◆ INSTRUCTIONS FOR THE TASK ◆
Rewrite the paragraph that begins "But notice the funny thing" from the post about humor in the Bible, given below, as a short bulleted list that keeps its main facts.

I just found a website called "Share Your Story Now.org"
One article there is called “Is There Humor in the Bible?”
I thought this person's comment there was quite humorous:
April 2nd, 2008 at 8:04 am
"My favorite–the one that cracks me up every time–is John 20:3-9. This is the most amazing moment in history for the disciples: they’re at Jesus’ tomb, and he’s *gone!* He has risen!
But notice the funny thing about this passage. The author, John (who was the youngest disciple and doesn’t ever refer to himself in the 1st person) points out that he got to the tomb first. Check it out:
vs. 3-4: So Peter and the other disciple [John] started for the tomb. Both were running, **but the other disciple outran Peter and reached the tomb first.**
vs. 6: Then Simon Peter, **who was behind him,** arrived and went into the tomb.
vs. 8: Finally the other disciple, **who had reached the tomb first,** also went inside.
So John points out that he was faster than Peter. Not once, but THREE times!

(Collected data)

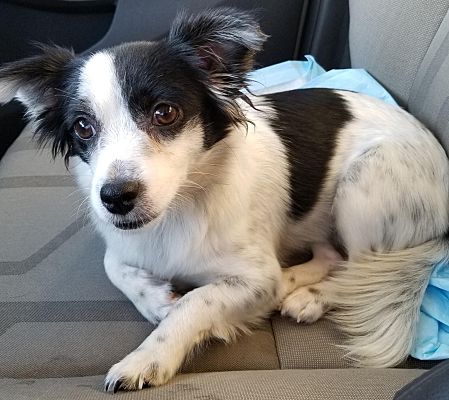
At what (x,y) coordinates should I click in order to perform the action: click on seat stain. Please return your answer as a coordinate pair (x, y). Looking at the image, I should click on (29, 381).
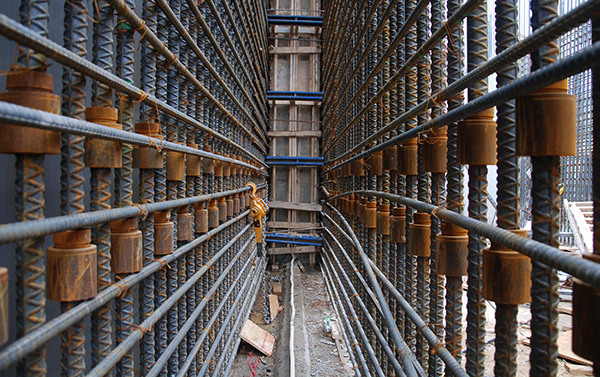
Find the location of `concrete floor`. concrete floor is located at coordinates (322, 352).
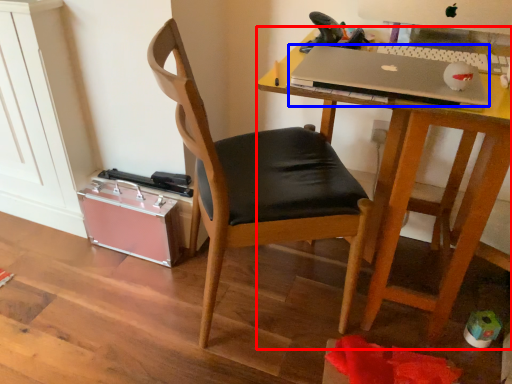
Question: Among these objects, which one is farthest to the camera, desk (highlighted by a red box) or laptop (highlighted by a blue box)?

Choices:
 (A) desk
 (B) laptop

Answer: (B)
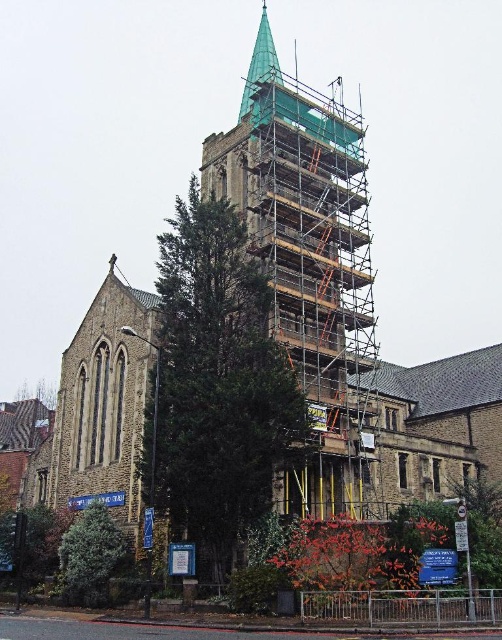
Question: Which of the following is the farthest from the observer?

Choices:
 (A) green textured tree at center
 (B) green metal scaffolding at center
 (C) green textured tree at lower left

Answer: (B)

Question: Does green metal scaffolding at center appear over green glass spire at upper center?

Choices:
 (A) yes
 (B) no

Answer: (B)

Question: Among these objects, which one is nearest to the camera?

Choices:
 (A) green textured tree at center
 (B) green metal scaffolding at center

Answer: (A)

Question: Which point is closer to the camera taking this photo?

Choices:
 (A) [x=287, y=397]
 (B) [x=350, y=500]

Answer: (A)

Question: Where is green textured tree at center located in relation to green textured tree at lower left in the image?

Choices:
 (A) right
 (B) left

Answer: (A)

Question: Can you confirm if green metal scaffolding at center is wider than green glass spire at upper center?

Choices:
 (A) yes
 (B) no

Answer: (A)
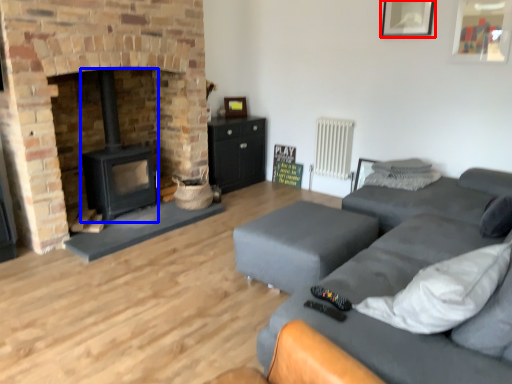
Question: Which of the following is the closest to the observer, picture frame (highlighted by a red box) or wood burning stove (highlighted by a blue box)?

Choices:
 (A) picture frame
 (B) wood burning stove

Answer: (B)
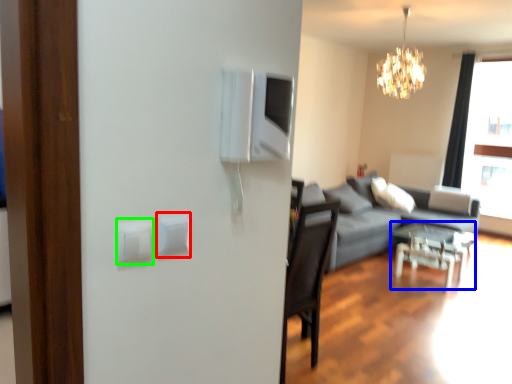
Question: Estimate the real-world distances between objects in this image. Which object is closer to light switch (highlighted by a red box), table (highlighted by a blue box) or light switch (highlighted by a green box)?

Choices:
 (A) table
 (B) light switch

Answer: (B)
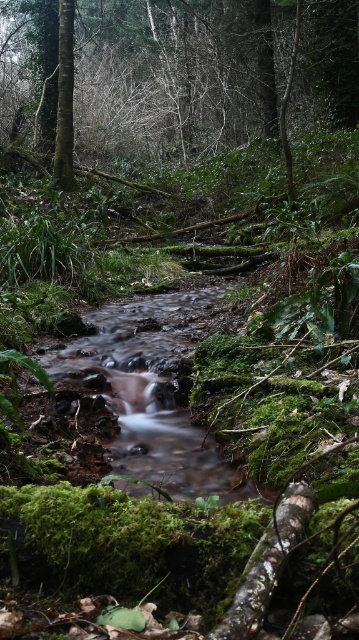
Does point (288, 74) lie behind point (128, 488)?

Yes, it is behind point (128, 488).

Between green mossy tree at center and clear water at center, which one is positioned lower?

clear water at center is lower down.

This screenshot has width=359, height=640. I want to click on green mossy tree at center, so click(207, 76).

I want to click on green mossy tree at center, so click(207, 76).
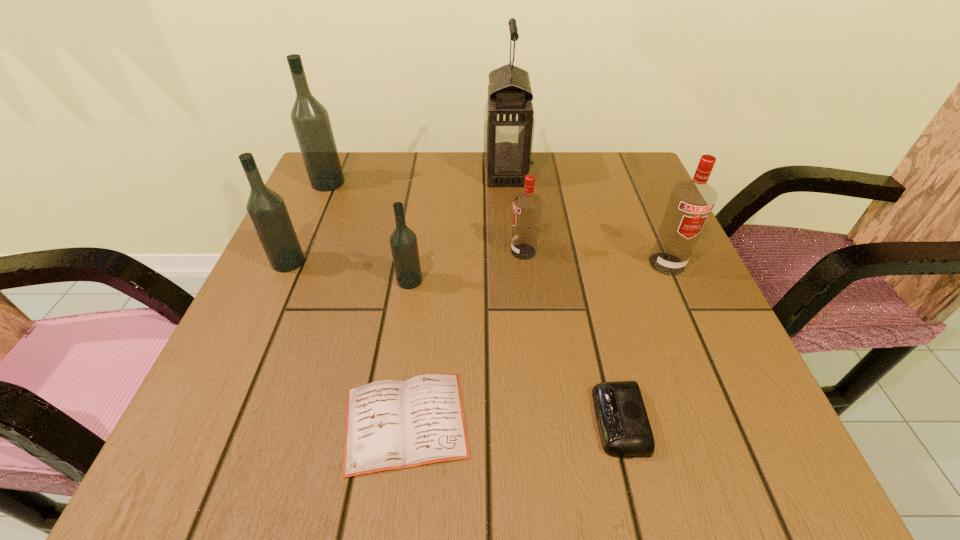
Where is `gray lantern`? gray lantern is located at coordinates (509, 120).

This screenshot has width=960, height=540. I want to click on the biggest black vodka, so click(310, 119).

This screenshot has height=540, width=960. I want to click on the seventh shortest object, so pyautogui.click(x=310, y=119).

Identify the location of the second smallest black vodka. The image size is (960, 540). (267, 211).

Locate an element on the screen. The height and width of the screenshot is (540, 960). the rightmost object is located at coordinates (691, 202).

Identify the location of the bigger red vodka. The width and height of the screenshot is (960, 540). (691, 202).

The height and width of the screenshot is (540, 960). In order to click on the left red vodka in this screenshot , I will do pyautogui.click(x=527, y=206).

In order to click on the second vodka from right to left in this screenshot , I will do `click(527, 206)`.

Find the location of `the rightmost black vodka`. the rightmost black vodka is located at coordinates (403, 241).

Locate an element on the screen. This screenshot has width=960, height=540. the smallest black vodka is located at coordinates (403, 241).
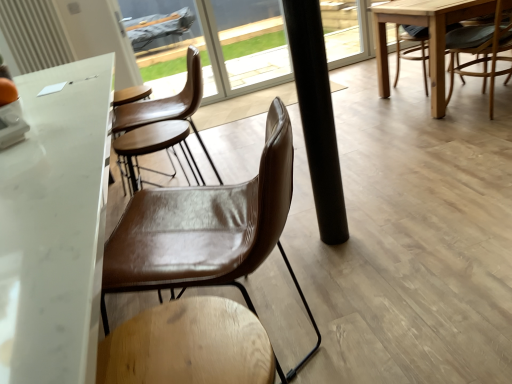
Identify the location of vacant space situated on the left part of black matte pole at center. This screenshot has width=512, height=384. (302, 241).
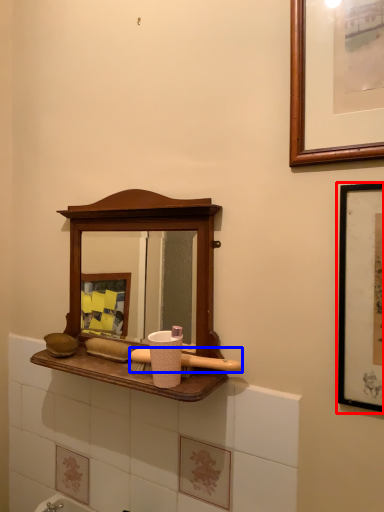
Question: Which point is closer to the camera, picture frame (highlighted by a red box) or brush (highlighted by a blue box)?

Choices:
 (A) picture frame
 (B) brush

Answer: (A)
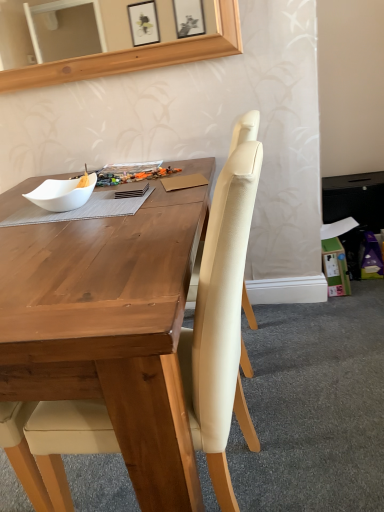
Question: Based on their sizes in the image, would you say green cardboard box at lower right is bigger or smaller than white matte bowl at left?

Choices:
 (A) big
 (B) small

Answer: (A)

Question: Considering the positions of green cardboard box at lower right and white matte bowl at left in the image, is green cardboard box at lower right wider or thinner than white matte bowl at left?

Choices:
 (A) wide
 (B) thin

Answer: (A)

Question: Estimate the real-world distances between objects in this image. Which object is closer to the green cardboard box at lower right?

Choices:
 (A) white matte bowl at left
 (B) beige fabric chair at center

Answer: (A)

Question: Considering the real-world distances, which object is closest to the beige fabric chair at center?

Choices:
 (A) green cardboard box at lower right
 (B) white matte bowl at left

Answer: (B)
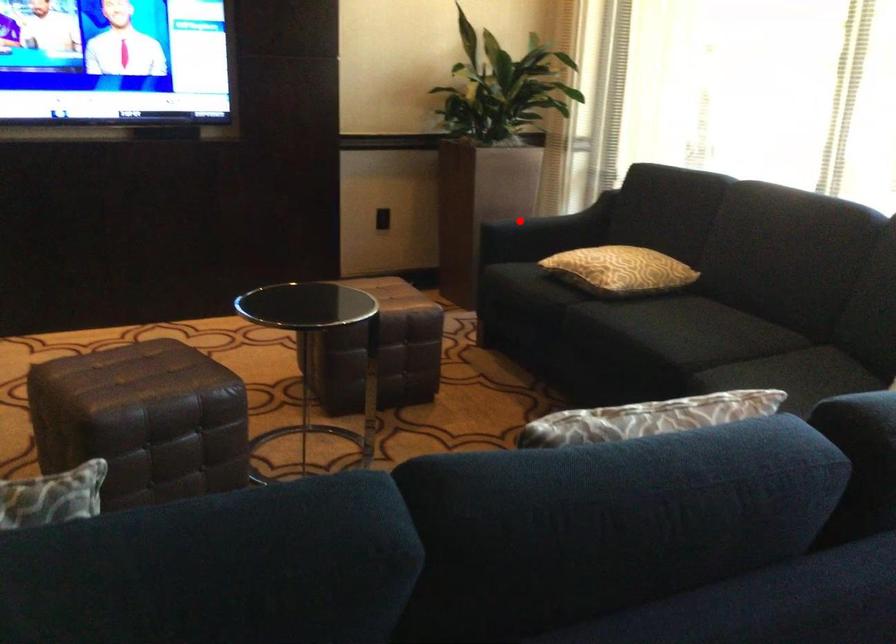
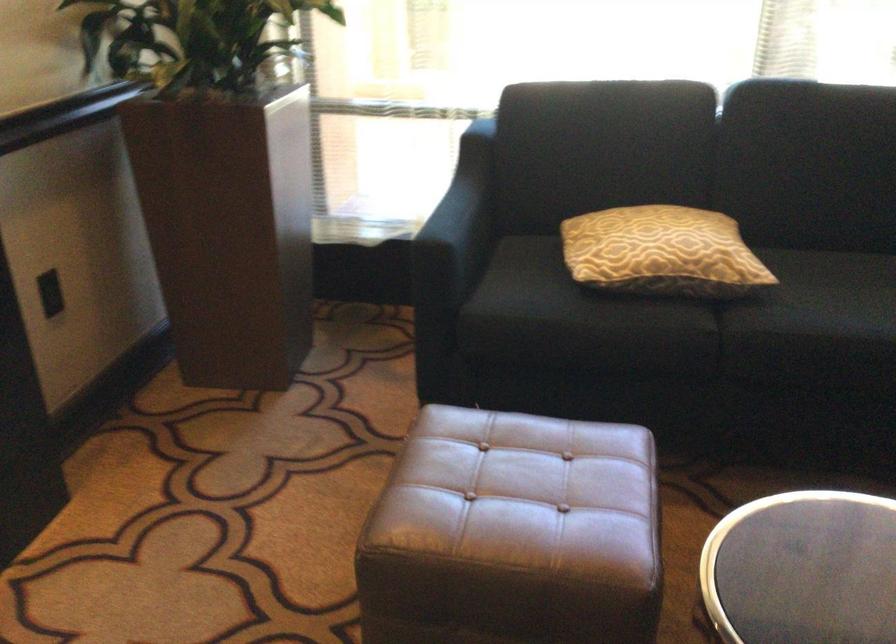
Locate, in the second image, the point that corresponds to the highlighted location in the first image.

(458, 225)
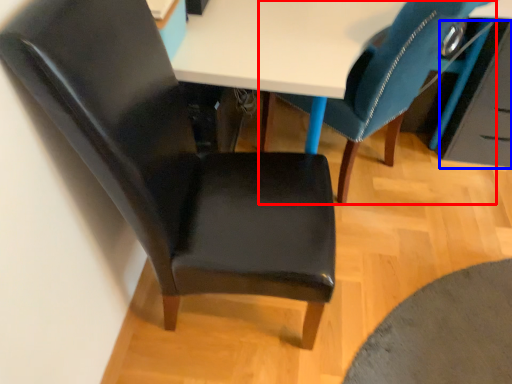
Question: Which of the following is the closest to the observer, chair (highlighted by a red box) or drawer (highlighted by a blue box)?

◆ RESULT FOR THIS TASK ◆
- The passage has something funny in it.
- Its author, John, was the youngest disciple and never refers to himself in the first person.
- John points out that he reached the tomb first.